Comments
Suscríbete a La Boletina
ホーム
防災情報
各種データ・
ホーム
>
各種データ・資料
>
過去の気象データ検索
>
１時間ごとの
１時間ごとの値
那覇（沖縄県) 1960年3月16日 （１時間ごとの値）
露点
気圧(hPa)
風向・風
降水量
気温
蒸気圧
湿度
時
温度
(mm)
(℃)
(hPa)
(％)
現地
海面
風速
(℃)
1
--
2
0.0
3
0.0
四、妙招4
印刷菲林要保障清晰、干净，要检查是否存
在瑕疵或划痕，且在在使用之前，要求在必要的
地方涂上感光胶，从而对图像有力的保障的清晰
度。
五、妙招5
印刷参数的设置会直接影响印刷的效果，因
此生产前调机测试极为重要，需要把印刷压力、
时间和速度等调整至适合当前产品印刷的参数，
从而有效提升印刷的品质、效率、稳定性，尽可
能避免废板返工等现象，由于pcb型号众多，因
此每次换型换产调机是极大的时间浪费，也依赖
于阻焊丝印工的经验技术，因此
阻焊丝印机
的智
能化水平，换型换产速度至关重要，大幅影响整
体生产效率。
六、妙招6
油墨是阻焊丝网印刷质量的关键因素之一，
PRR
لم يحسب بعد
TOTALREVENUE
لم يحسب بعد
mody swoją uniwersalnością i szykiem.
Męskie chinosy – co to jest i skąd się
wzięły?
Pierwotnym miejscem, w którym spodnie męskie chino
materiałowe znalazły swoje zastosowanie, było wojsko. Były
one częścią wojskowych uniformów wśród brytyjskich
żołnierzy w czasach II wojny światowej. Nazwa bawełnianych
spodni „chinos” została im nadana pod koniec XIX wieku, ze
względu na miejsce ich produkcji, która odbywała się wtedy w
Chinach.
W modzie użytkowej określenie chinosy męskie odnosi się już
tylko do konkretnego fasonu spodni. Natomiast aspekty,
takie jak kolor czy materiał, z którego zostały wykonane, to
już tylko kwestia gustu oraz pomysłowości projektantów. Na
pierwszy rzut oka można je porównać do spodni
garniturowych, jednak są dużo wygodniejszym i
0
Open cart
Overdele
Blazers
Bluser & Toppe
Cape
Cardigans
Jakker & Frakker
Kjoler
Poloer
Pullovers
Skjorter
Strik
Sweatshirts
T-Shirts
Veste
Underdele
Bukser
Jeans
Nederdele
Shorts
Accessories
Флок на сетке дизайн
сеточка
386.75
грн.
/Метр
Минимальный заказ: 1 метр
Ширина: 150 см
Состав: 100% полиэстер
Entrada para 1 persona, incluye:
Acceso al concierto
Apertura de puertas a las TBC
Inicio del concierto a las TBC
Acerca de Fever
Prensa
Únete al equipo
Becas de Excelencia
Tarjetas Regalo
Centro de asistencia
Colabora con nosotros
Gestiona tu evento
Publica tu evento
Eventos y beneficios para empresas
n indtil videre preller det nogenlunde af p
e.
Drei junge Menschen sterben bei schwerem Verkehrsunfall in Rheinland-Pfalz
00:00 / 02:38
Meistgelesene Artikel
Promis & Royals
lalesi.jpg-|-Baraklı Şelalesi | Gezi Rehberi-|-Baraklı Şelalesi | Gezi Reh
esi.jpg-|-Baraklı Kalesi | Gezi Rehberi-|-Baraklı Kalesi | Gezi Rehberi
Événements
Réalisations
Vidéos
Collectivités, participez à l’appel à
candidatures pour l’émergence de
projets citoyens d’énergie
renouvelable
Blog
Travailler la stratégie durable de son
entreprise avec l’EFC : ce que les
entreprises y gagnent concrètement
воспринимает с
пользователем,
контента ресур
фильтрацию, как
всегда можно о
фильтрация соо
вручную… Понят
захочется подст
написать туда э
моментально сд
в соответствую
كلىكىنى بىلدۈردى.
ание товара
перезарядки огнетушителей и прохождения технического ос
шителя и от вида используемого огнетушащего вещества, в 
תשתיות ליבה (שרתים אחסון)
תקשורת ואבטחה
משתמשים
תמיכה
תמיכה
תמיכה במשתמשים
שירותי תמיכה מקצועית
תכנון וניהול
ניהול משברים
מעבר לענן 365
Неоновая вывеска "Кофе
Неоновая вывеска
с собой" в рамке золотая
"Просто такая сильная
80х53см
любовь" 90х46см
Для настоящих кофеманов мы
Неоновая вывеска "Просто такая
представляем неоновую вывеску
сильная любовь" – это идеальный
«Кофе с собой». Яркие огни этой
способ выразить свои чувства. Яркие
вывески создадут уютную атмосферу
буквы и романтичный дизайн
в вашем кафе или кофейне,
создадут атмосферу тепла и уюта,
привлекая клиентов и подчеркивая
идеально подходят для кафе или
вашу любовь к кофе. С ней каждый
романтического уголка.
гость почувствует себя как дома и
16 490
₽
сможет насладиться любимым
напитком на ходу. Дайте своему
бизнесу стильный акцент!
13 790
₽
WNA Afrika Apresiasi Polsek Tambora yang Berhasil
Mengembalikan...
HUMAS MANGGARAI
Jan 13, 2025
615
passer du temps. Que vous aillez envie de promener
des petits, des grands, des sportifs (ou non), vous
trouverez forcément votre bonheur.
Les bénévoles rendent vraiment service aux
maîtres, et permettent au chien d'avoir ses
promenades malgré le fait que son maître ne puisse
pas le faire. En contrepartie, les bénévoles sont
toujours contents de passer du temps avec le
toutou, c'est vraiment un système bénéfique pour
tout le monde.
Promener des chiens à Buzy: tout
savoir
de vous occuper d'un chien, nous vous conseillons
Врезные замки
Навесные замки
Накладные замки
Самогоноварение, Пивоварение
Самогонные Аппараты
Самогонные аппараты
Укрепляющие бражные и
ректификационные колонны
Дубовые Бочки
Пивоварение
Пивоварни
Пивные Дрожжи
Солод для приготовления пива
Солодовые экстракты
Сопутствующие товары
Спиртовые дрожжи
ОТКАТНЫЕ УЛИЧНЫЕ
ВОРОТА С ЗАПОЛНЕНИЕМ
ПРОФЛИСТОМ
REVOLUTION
+---+
Which lines above contain the word "Просто"? Copy all of them.

Solution for this exercise -
"Просто такая сильная
Неоновая вывеска "Просто такая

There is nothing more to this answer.